Emily chuckles as Clark, in her head, dances off toward the exit, adjusting his long, toe-length, gray beard.

– Listen, darling. Come on, listen to us. Come to us, you're welcome. Give up London, it's all grayness and disappointment; you don't need it, a city with nothing. Where did you say you lived on Triti? How do you live there? There's nothing there but mud and rain, and it's warm and dry here. You go help…

– Mama.

– What about Mom? – The cup bangs on the saucer. – Mama's the only one who cares about you. Daddy doesn't care, does he? All day long in his newspapers. It's no use. Even in the garden I manage by myself.

– Mother.

– If only you'd been patient and stayed with David…

Emily shudders.

– I have to go. I'll call you later. When… when things get better.

She definitely needs to get some air.

* * *

When you meet an angel – on the subway, in a bakery, in a coffee shop – the constellations do not fall down; the enamel of the sky does not crack; there is no tickle in your chest; and the cold London wind does not tremble under its huge open wings.

Only a voice ringing with crystal:

– Miss Johnson, have you decided to freeze to death?

And the clock frightenedly freezes, stumbling on the edge of the division.

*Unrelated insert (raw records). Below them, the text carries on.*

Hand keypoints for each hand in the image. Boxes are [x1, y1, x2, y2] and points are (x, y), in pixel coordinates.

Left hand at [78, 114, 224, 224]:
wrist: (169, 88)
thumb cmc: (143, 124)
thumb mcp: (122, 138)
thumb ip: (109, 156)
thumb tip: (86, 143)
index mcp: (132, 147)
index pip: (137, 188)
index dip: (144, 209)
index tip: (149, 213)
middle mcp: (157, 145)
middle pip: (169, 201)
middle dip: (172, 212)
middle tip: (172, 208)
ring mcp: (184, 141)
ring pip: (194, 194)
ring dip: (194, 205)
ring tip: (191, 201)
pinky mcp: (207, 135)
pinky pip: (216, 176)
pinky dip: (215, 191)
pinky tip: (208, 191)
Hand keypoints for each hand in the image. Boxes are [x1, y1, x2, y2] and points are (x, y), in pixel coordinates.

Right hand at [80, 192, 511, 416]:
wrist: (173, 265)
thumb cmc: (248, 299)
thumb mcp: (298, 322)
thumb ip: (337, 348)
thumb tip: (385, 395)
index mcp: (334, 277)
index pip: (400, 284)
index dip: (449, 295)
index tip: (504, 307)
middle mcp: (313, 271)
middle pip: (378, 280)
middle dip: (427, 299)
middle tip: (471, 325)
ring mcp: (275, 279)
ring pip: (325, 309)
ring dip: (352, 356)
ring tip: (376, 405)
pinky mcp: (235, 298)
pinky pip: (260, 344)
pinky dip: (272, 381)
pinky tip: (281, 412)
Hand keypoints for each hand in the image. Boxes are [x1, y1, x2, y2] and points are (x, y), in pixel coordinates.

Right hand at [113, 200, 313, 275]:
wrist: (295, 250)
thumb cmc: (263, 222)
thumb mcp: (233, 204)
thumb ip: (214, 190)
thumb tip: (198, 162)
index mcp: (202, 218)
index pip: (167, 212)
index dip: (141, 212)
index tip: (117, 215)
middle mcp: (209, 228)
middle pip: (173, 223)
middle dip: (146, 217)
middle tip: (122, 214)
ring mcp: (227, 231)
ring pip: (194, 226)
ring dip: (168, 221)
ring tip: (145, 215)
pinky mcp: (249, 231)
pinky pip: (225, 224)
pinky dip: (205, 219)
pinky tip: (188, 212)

– Your lips are already blue.

When you meet an angel, you hardly notice the difference: a passerby with an umbrella, a woman with a child, Clark in a black long coat.

– I… I just…

Angel has dark purple lipstick on his lips, a long, almost floor-length cape, his eyes always clinging to everything; and on the embankment of the Regent's Canal, the wind flutters his hair, and the unfamiliar silence. The Art House of Illustrations, a three-story museum standing by the water itself, burns with yellow lights.

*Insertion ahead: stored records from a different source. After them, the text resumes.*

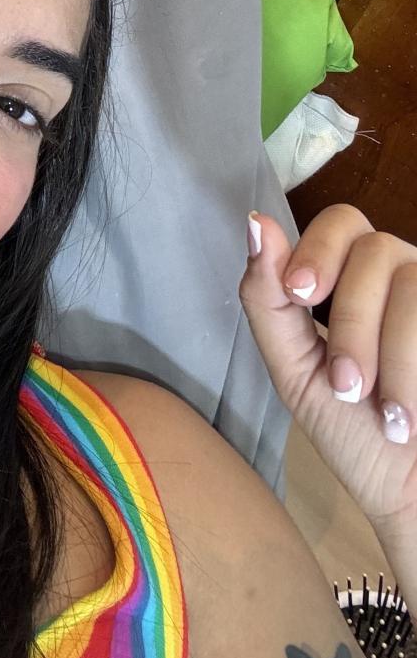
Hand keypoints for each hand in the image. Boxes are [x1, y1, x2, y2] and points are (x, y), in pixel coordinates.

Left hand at [239, 204, 416, 542]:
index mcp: (358, 278)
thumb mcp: (297, 370)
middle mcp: (407, 276)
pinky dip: (415, 369)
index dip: (318, 248)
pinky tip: (410, 416)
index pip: (342, 221)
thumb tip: (255, 224)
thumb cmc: (357, 436)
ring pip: (412, 282)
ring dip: (388, 354)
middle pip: (374, 247)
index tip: (298, 293)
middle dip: (350, 317)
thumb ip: (269, 300)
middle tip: (345, 382)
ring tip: (384, 413)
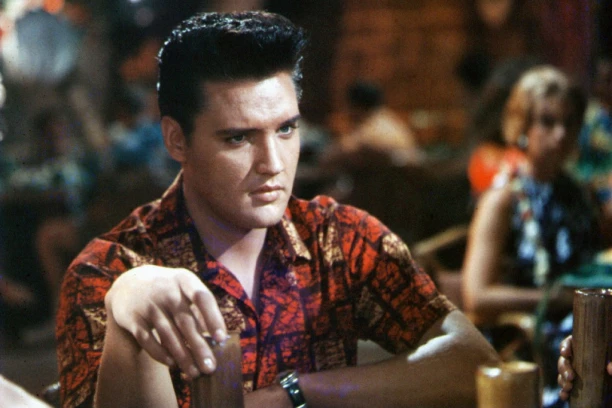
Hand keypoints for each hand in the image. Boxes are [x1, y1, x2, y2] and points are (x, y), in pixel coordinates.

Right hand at [105, 265, 227, 378]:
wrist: (130, 283)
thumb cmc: (169, 290)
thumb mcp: (183, 288)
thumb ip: (199, 309)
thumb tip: (217, 340)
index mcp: (184, 280)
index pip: (202, 297)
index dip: (213, 318)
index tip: (221, 339)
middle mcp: (166, 290)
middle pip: (186, 322)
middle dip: (199, 347)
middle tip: (210, 368)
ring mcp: (148, 304)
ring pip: (168, 334)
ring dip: (183, 356)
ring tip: (194, 372)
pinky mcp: (133, 318)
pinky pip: (148, 340)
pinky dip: (160, 354)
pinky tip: (173, 364)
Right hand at [557, 335, 611, 400]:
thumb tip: (609, 369)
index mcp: (584, 348)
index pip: (569, 343)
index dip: (564, 347)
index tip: (565, 353)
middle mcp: (576, 359)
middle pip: (564, 360)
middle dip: (563, 368)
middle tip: (570, 377)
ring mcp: (574, 372)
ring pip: (562, 373)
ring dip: (562, 380)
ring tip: (568, 387)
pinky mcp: (575, 384)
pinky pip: (565, 387)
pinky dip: (563, 392)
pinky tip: (565, 395)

It smells of salt and hot dogs and craft beer; Emily wraps her scarf around herself, pulls back her coat with its buttons crooked, and fears to meet Clark's gaze.

What is she doing in one of the poorest and dullest neighborhoods in London…?

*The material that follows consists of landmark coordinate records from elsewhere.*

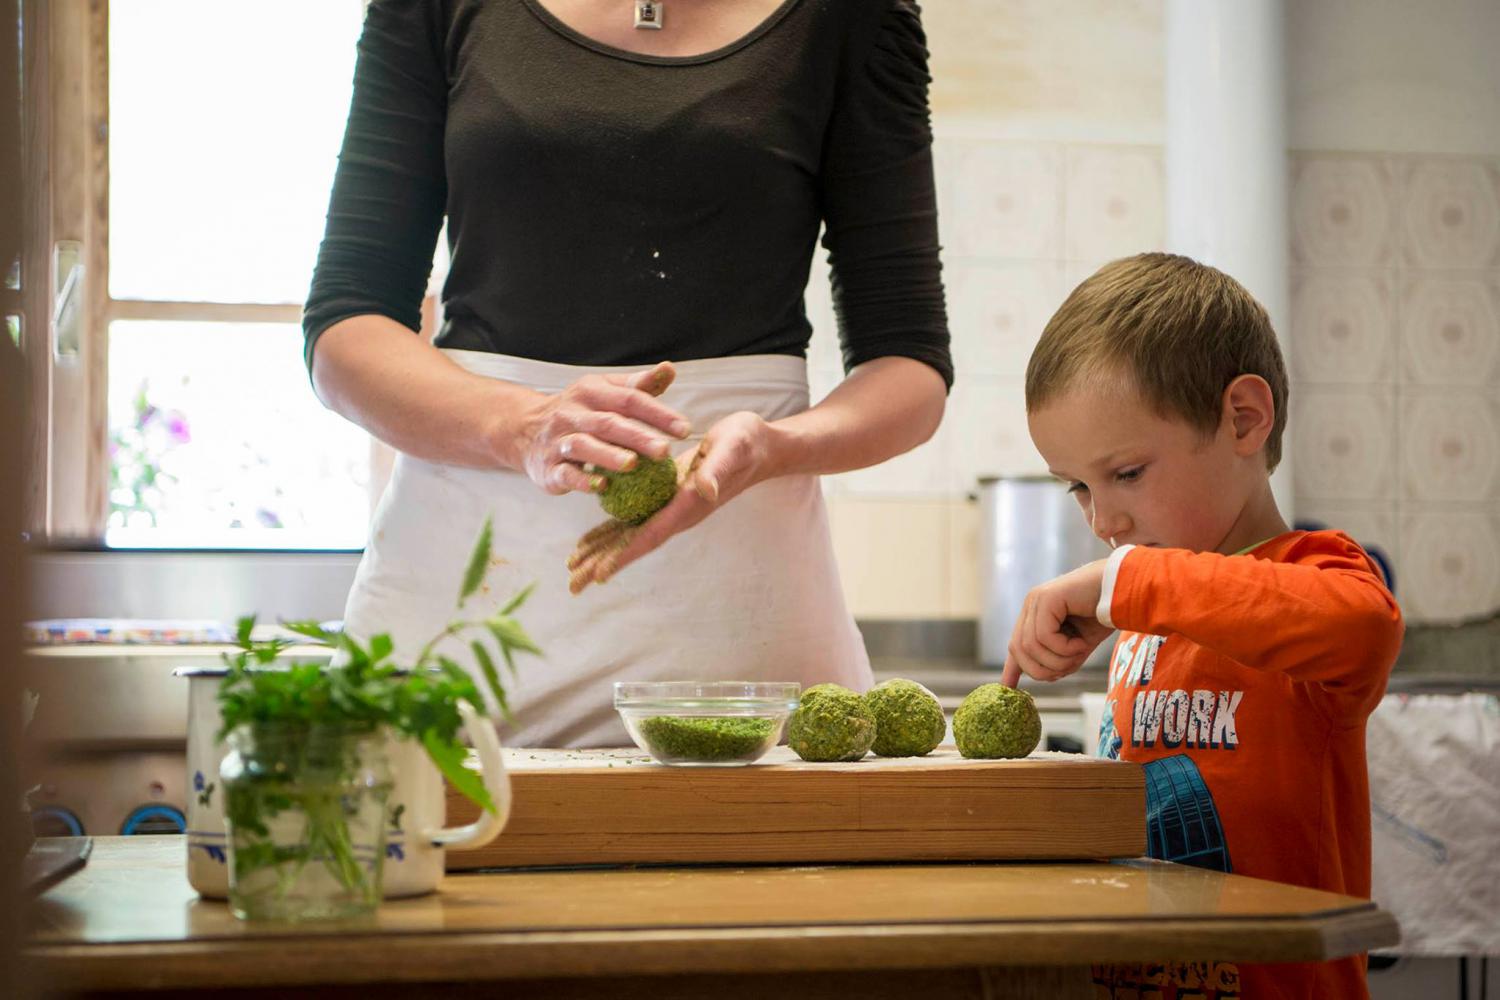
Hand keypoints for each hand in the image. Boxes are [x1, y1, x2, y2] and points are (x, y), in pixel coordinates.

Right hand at [515, 361, 690, 494]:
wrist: (525, 430)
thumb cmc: (581, 411)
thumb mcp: (604, 391)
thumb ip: (639, 385)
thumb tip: (668, 369)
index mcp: (591, 392)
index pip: (629, 399)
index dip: (658, 413)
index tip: (685, 429)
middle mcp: (573, 414)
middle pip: (608, 423)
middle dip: (637, 436)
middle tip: (664, 451)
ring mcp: (558, 441)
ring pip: (583, 446)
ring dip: (608, 456)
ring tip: (633, 465)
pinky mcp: (549, 468)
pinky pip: (565, 474)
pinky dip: (583, 480)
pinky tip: (603, 486)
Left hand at [566, 411, 774, 593]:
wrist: (758, 447)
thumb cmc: (745, 444)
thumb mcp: (732, 449)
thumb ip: (717, 470)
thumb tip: (704, 490)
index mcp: (688, 505)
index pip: (650, 536)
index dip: (623, 555)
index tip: (598, 574)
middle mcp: (677, 514)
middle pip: (633, 545)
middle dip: (603, 564)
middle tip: (573, 584)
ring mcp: (671, 509)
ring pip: (630, 535)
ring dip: (602, 552)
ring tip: (574, 567)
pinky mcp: (666, 498)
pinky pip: (634, 519)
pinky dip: (611, 531)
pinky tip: (592, 539)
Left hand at [1001, 559, 1115, 686]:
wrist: (1125, 590)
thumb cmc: (1104, 615)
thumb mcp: (1078, 645)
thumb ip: (1060, 659)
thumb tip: (1046, 677)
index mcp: (1037, 615)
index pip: (1017, 644)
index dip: (1012, 668)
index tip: (1008, 687)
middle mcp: (1032, 605)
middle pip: (1018, 649)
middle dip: (1042, 669)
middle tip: (1068, 668)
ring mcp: (1036, 599)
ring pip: (1030, 646)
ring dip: (1058, 659)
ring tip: (1080, 652)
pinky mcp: (1046, 597)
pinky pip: (1044, 636)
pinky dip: (1064, 648)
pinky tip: (1081, 643)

Clark stops next to Emily and leans on the parapet – heavy and stone, with carved iron inlays in the shape of steam engines; he smokes, filling everything around him with the sharp menthol; and Emily sinks in a cloud of strong smoke, feeling her coat saturated with smell again.

Clark's cigarettes.

The neurosurgeon smokes so beautifully that Emily involuntarily admires her thin fingers around the cigarette, which shows a thin purple rim of lipstick on the filter; a wide, heavy ring with a black stone reflects the darkening sky. With her other hand she holds a large, almost half-liter glass. Faintly visible steam is coming from a tiny hole in the lid.

– Have you been drinking?

Clark asks it as simply as if he were talking about the weather, and Emily is embarrassed by such directness:

– I tried. I didn't like it.

Clark shakes off the ash.

– I don't like drinking either," she says. – It's bitter. Better to drown your sorrows in chocolate than in whiskey, don't you think?

Emily nods.

She could stare at Clark forever and still not see all the details: three rows of earrings in her ear, a thin scar on her temple, a large mole on her cheek, traces of crumbled mascara in this weather, a thin neck without a scarf, but with a rubber cord (I wonder what kind of pendant it is? ); in her head, Emily was sure, a thousand devils, framed by angelic-white disheveled hair; and a thin bracelet that shone silver, hiding back in its sleeve as Clark put a cigarette to his lips once more.

London is cramped and moody, but it's the one that brings them together again and again.

Again and again.

Round and round.

– Miss Clark, can I ask you a question?

– Dr. Clark," the neurosurgeon immediately corrects her. – "Calling me 'Miss' makes me feel like a Victorian loser. And may I ask you a question?

Emily decides she has nothing to lose:

– What kind of ice cream do you like?

– What?" Clark laughs. – Is there a catch here?

– Please answer! – Emily folds her palms in a pleading gesture.